------ RECORDS TO USE

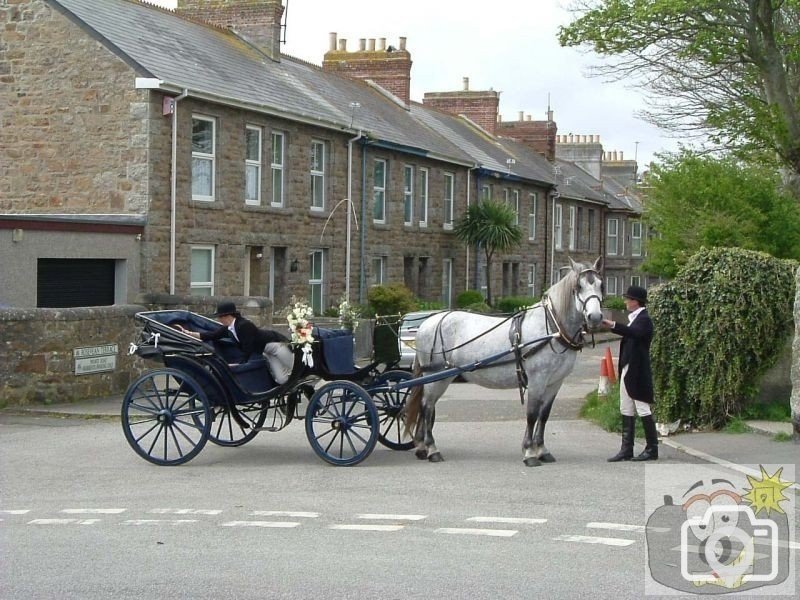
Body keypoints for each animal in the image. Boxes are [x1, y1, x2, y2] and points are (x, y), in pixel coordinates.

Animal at [404, 255, 604, 466]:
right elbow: (532, 414)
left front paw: (542, 449)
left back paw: (422, 447)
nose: (595, 317)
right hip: (436, 376)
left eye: (601, 285)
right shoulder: (537, 379)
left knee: (426, 407)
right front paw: (529, 452)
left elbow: (544, 415)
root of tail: (426, 323)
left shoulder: (555, 382)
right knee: (427, 407)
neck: (552, 327)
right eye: (578, 287)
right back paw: (432, 449)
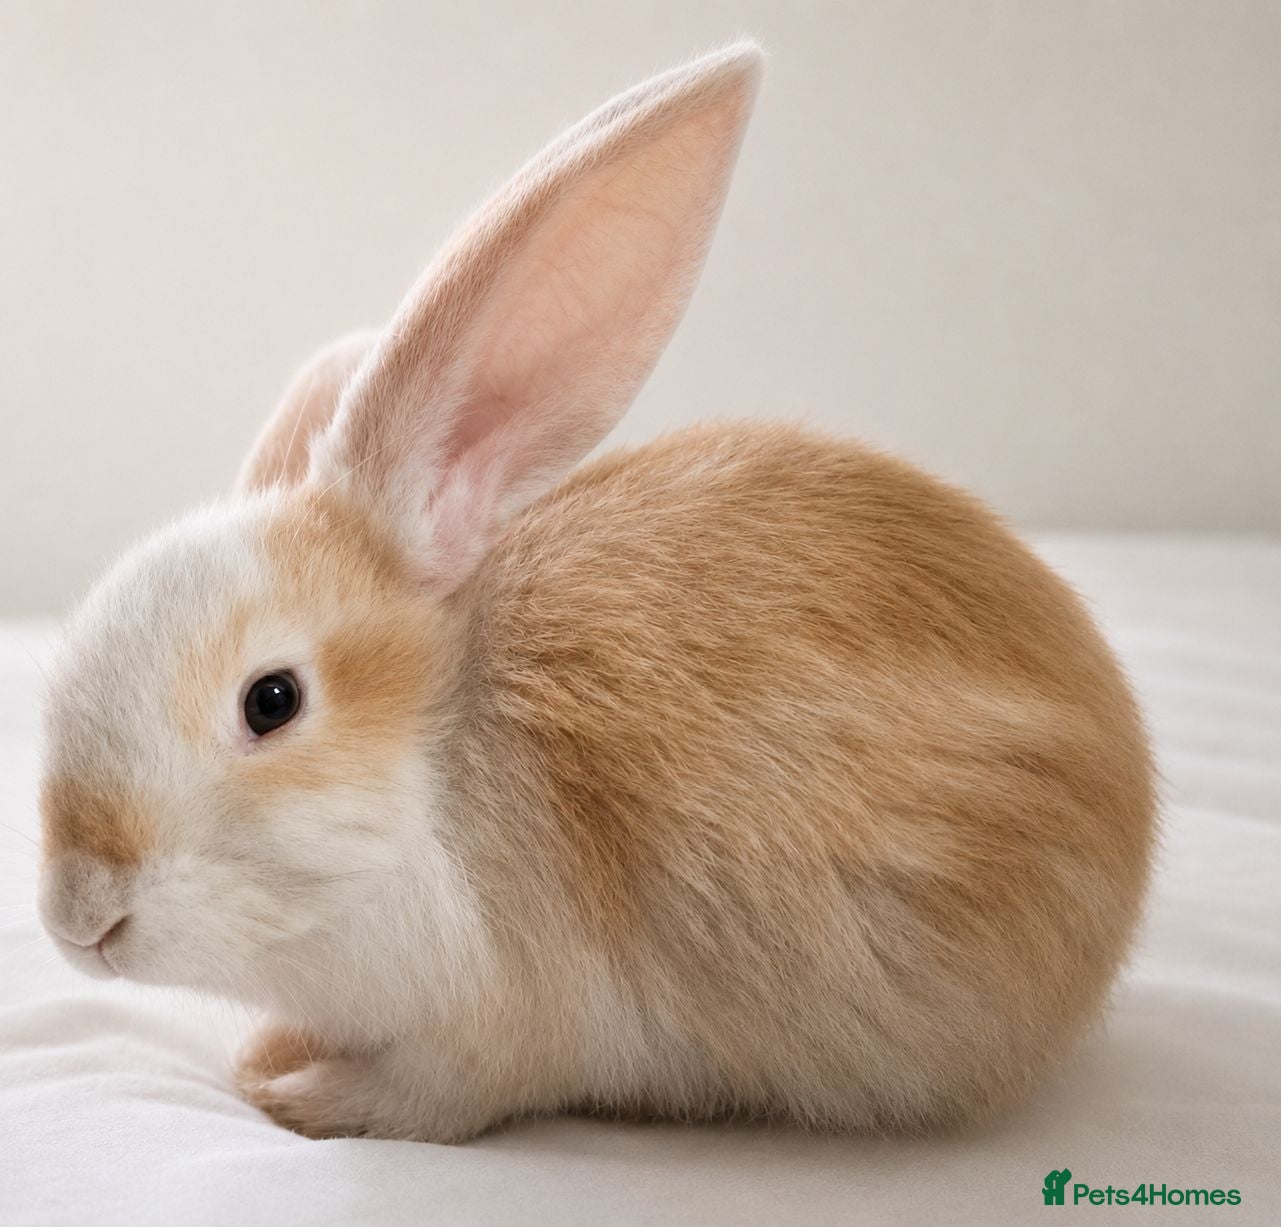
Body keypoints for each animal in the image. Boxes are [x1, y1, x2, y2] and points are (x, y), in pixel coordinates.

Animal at [36, 42, 1155, 1143]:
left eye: (272, 701)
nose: (77, 915)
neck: (430, 778)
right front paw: (267, 1055)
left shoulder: (487, 1034)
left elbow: (429, 1098)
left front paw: (295, 1095)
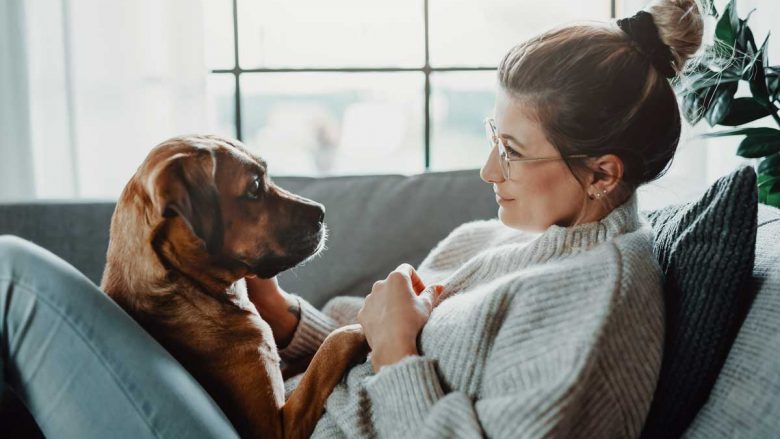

------------

*EXERCISE DIRECTIONS:* Set down exactly, line for line, the data from the line that contains "left eye: (601, 285)" through its last line, keeping pictures out.

*THE COMPLETED TASK:*
left eye: (601, 285)
right shoulder: (537, 379)
left knee: (426, 407)
right front paw: (529, 452)
left elbow: (544, 415)
root of tail: (426, 323)
left shoulder: (555, 382)
right knee: (427, 407)
neck: (552, 327)
right eye: (578, 287)
right back paw: (432, 449)
Body keypoints for each animal in the image. Boxes are [x1, y1, x2, y2] and points are (x, y), in pixel coordinates.

Animal at [36, 42, 1155, 1143]:
left eye: (272, 701)
nose: (77, 915)
neck: (430, 778)
right front paw: (267, 1055)
left shoulder: (487, 1034)
left elbow: (429, 1098)
left front paw: (295, 1095)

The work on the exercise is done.